Sigwald tomó el poder provincial y anunció que en ese lugar sería designado el general Ibérico Manuel Saint Jean.

La intervención decretó que cesaban en sus funciones los miembros de los poderes Ejecutivo y Legislativo y de la Suprema Corte. Los edificios caducos y las residencias oficiales quedaban a disposición de las Fuerzas Armadas.

No detuvieron a ningún funcionario, pero les dijeron que si decidían salir de la ciudad debían informarlo. A las cuatro de la tarde se anunció que por 48 horas regía el feriado educacional, bancario, bursátil y cambiario. Las cuentas habían sido congeladas y se suspendían los espectáculos públicos. La única excepción fue para la transmisión del partido del seleccionado argentino de fútbol, desde Polonia.

La Universidad fue intervenida por el Capitán de Navío Eduardo Saccone. Luego sería designado como rector el Dr. Guillermo Gallo, antiguo decano de Veterinaria.

Gladys llamó a su trabajo del sindicato de Sanidad para avisar que no iba a presentarse ese día. Allí le dieron la noticia. El padre de Carlos había sido detenido en Las Flores junto con un joven militante de la JP que trabajaba con él en su taller de máquinas de escribir.

Lo habían llevado a la comisaría local y luego al Regimiento de Azul. En la casa familiar, quedaban sus dos hijas, de 16 y 20 años, y la esposa, que no estaba bien de salud.

Carlos sintió el peso de la responsabilidad sobre sus hombres. Estaba convencido que era él a quien buscaban y habían hecho esta maniobra para presionarlo. Decidió ir a Las Flores y entregarse.

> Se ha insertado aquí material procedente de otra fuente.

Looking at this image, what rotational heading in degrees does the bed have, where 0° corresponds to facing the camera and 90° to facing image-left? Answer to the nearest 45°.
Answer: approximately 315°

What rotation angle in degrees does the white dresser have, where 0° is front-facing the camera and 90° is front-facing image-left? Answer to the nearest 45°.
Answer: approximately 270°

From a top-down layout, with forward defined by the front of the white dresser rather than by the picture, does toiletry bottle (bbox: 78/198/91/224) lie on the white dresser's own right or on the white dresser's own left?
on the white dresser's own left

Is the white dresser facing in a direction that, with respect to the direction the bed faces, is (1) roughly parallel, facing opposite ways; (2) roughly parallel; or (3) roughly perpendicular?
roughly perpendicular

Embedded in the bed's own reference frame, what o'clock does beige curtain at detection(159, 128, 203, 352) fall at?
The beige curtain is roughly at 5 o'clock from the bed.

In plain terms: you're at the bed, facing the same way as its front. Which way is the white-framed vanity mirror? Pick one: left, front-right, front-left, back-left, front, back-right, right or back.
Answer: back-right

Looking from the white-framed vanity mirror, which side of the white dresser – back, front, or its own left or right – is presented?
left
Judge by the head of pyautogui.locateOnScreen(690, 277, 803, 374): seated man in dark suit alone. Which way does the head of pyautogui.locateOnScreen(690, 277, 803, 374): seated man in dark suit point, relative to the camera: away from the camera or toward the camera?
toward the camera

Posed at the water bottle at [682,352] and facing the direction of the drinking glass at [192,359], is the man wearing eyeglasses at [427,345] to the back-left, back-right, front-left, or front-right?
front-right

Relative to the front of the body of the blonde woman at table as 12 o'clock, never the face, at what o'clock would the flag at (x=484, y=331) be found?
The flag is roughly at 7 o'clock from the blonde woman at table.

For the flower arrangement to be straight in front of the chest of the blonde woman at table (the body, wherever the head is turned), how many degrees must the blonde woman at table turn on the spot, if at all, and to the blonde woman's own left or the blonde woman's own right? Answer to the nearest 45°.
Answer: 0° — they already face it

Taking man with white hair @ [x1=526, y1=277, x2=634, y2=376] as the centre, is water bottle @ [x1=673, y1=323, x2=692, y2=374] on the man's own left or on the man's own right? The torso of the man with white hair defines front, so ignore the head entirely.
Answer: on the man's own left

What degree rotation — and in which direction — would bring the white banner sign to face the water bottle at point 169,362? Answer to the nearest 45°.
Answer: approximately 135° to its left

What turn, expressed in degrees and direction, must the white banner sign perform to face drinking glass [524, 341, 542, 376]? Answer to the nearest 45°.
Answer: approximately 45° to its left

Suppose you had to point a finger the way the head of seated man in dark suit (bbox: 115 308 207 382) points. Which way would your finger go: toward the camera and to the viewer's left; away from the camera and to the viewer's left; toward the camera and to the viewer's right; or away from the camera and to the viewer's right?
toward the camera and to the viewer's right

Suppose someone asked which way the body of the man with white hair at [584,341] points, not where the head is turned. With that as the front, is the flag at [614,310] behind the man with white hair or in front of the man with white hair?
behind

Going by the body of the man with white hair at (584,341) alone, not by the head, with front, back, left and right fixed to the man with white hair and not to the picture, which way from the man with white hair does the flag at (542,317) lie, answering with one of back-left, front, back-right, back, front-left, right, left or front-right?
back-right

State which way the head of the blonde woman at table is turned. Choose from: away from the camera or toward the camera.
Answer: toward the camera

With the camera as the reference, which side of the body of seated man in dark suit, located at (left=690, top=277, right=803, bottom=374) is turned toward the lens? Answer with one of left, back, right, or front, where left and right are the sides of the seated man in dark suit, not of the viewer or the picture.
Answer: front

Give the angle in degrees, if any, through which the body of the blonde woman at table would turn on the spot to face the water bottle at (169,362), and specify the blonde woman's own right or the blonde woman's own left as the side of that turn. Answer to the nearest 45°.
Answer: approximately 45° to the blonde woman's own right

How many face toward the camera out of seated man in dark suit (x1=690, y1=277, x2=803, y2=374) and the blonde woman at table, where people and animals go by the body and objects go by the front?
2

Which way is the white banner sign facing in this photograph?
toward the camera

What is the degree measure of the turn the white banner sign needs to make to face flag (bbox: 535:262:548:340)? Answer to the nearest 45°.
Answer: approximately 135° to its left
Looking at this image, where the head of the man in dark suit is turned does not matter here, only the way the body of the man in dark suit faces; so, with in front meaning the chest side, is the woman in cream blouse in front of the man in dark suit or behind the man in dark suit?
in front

—¡Estás loco! Es ir a la boca del lobo, te van a agarrar y no te van a largar más, andá a saber lo que te pueden hacer —se desesperó Gladys.

—Pero si yo no voy, no lo liberan, entendés.

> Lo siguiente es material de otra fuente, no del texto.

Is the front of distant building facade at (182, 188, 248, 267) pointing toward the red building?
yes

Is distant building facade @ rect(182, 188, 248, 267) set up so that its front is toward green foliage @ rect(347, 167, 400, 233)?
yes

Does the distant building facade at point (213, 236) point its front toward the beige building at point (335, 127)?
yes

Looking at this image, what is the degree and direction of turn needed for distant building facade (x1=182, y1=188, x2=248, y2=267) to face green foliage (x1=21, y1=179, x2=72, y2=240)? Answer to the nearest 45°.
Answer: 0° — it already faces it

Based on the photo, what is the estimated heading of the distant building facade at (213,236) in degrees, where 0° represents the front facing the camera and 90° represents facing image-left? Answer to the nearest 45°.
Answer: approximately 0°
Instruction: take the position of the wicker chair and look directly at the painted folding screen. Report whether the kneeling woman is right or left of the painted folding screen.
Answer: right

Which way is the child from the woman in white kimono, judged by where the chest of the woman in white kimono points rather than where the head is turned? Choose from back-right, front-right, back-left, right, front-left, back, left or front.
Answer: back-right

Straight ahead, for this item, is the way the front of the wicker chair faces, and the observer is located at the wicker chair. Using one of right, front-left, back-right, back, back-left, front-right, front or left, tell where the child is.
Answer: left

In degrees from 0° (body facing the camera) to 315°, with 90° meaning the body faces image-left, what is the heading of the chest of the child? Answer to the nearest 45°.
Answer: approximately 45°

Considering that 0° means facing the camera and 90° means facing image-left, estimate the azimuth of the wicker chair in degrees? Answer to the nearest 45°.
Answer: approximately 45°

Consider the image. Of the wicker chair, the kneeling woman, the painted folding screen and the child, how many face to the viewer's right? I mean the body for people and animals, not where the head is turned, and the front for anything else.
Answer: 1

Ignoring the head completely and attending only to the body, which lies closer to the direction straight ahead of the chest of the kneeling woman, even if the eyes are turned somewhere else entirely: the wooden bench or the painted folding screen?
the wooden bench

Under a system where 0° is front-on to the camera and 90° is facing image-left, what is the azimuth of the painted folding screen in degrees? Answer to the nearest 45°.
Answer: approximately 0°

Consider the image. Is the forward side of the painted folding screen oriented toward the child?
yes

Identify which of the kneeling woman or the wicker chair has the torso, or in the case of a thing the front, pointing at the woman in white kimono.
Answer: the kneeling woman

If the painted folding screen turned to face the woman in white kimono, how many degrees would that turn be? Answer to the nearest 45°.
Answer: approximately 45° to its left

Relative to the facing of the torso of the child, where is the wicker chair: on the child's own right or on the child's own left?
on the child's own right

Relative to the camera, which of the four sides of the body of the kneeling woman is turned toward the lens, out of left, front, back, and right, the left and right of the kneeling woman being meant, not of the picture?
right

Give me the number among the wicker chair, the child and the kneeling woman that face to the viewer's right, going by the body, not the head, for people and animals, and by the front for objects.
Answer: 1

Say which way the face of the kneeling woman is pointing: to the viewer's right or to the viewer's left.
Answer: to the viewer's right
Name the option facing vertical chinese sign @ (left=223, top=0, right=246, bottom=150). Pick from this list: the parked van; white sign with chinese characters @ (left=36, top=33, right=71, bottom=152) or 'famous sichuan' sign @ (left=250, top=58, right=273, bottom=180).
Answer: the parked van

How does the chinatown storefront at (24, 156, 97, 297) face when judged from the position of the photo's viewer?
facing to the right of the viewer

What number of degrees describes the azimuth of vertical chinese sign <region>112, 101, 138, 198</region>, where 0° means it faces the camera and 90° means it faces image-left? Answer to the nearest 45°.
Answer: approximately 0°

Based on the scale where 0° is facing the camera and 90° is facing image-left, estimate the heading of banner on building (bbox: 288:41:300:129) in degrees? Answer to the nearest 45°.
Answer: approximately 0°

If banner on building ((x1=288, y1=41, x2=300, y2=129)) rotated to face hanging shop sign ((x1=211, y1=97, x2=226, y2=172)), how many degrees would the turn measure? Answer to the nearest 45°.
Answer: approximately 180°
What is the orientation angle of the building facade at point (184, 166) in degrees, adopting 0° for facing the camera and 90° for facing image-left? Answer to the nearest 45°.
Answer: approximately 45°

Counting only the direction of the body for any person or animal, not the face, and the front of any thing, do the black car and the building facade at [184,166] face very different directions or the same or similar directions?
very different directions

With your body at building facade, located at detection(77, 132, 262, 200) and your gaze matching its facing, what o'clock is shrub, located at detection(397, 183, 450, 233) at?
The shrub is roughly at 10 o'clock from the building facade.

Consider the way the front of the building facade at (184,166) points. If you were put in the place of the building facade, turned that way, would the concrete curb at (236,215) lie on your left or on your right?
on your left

Carlos estaba desesperado, se sentía entre la espada y la pared, y era imposible hacerle cambiar de opinión. Le pidió a su mujer que lo acompañara y Gladys, incondicional como siempre, terminó aceptando. Primero regresaron a La Plata. Ella se acomodó en casa de unos compañeros de trabajo, y Carlos gestionó la partida.

Antes de irse, pasó por la casa de City Bell. Cristina y Lupín habían vuelto, circunstancialmente, al chalet. Kirchner escuchó la situación que planteaba su amigo y el plan que había diseñado para resolverla. Reaccionó igual que Gladys.

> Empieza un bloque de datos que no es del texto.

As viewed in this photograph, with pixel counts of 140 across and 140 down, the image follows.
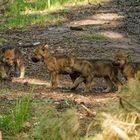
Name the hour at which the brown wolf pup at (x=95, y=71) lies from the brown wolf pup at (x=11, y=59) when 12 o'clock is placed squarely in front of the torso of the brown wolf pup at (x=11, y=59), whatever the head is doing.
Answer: the brown wolf pup at (x=95, y=71) is roughly at 9 o'clock from the brown wolf pup at (x=11, y=59).

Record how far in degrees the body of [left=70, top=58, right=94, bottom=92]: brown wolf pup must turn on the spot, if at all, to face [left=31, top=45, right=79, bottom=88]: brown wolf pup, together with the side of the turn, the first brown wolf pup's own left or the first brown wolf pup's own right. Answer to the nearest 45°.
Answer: approximately 45° to the first brown wolf pup's own right

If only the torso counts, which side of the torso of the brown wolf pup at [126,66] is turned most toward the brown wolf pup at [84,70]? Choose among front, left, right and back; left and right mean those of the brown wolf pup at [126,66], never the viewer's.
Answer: front

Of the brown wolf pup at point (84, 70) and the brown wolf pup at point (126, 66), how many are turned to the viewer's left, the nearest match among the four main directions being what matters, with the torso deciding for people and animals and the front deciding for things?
2

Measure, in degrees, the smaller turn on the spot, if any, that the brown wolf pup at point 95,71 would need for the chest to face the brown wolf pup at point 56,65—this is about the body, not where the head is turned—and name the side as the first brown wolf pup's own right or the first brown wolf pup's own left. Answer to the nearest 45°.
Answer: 0° — it already faces it

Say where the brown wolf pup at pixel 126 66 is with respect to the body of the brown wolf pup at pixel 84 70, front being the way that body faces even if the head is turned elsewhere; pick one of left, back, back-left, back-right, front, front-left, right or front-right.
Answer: back

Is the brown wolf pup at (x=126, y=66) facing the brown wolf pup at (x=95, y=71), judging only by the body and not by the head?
yes

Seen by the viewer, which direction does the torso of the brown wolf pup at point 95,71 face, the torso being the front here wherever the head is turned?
to the viewer's left

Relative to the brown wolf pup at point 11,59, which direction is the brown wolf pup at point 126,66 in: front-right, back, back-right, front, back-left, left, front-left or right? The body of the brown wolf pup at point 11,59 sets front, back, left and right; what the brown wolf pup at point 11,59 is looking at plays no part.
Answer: left

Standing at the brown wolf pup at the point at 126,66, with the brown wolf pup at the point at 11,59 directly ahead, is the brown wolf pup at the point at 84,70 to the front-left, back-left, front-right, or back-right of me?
front-left

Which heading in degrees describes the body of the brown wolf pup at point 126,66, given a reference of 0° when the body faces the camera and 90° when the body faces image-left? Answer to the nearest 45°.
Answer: approximately 90°
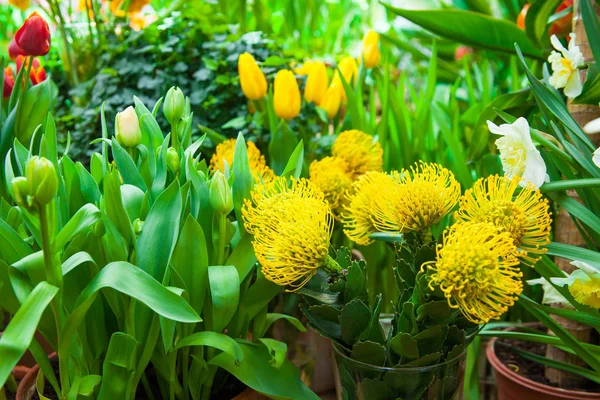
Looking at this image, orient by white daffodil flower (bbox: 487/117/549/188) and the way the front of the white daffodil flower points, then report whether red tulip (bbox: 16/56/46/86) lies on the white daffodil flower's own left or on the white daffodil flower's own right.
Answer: on the white daffodil flower's own right

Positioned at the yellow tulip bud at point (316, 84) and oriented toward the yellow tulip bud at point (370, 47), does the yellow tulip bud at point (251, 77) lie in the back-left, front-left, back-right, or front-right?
back-left

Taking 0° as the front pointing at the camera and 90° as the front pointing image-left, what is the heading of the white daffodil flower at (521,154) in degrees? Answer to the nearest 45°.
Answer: approximately 45°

—Estás loco, te van a matar, no vayas a Las Flores, te pido por favor, no vayas.

—Estos tipos me quieren a mí, si voy, no pasa nada. Me meten preso y largan a mi viejo.

No se vieron nunca más.

*Fragmento del libro Setentistas, de Fernando Amato y Christian Boyanovsky Bazán

**Carlos Labolita fue secuestrado y desaparecido en abril de 1976, en Las Flores, provincia de Buenos Aires. Por los crímenes cometidos contra él, en 2011 fue condenado el represor Alejandro Duret a 15 años de prisión.